Number of lines below with "JSON": work it out and reply with that number only.

■ ■ ■ ■ ■

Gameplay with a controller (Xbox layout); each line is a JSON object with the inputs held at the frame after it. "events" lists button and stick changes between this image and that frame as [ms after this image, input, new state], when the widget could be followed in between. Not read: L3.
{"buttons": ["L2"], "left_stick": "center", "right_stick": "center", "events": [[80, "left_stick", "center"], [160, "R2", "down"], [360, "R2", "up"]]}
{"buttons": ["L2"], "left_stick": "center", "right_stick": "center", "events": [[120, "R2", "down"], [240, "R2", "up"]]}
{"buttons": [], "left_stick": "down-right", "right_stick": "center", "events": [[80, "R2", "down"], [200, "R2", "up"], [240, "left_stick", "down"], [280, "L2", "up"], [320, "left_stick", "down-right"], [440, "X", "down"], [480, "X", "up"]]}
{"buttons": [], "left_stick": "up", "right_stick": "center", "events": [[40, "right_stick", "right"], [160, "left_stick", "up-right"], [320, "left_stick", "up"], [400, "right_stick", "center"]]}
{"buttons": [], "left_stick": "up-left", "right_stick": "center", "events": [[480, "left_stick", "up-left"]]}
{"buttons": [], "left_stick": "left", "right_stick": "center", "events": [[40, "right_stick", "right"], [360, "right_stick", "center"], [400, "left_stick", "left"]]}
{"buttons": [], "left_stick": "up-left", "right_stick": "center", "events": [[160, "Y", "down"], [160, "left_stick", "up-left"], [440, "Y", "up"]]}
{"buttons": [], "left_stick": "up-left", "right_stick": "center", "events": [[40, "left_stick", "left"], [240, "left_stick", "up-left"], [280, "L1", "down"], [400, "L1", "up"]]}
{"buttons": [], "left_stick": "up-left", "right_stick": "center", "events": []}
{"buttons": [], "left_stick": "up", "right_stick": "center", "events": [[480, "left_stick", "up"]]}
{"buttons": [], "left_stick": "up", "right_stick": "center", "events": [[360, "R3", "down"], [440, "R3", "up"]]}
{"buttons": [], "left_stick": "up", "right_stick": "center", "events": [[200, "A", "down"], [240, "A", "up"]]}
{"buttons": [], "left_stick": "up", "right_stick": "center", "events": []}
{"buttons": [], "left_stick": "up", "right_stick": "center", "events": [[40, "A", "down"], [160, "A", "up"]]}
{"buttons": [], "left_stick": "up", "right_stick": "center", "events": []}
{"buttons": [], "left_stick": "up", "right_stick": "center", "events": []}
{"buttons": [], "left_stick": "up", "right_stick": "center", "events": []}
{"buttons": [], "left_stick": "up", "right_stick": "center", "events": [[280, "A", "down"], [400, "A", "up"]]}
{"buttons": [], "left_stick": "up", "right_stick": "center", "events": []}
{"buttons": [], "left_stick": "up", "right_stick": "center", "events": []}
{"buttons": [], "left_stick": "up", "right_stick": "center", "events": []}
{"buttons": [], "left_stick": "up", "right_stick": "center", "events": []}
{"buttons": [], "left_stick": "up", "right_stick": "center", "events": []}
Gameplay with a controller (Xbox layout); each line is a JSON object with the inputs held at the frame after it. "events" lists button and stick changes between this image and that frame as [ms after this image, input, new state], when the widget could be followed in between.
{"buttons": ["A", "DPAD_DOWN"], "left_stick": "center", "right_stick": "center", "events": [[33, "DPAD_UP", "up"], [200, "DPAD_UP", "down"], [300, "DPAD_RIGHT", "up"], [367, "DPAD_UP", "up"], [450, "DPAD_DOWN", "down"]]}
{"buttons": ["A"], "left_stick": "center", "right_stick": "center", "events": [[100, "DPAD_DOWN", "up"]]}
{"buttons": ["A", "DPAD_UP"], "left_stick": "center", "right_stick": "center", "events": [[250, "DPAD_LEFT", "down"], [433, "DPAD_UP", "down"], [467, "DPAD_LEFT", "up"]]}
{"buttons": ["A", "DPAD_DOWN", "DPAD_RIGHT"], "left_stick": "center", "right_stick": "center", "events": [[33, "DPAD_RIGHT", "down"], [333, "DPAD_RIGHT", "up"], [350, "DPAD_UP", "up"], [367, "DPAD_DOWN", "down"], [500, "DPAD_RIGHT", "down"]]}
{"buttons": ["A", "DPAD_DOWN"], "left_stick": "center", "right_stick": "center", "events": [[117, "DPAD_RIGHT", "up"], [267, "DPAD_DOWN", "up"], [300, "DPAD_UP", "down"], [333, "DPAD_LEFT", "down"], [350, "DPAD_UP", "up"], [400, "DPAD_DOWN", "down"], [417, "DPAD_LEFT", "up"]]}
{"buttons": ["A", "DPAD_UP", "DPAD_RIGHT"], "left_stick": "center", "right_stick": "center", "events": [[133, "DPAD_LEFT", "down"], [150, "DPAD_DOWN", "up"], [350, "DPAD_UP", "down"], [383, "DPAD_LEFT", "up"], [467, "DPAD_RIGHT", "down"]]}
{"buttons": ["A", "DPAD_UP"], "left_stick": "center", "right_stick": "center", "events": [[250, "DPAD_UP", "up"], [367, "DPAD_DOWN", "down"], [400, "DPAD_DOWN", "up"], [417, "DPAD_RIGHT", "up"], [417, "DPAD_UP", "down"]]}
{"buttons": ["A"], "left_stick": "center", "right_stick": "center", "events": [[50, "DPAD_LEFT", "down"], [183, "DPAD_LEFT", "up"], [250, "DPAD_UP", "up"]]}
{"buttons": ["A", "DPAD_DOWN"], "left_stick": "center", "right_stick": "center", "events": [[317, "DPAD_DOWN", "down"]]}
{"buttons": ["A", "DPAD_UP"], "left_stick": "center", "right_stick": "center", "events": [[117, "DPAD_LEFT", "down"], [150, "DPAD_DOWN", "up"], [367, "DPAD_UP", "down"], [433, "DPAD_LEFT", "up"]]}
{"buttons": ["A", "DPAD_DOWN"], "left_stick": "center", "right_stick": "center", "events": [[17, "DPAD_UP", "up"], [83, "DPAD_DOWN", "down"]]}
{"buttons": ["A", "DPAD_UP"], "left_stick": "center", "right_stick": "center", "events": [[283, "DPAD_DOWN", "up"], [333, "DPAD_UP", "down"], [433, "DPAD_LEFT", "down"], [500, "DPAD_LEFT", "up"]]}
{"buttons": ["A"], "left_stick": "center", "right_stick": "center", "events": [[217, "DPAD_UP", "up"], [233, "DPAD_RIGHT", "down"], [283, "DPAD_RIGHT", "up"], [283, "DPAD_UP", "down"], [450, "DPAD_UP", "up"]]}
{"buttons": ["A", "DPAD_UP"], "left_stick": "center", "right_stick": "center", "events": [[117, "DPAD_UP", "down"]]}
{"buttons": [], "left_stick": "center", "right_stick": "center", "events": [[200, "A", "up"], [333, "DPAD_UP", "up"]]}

■ ■ ■ ■ ■

## Solution
2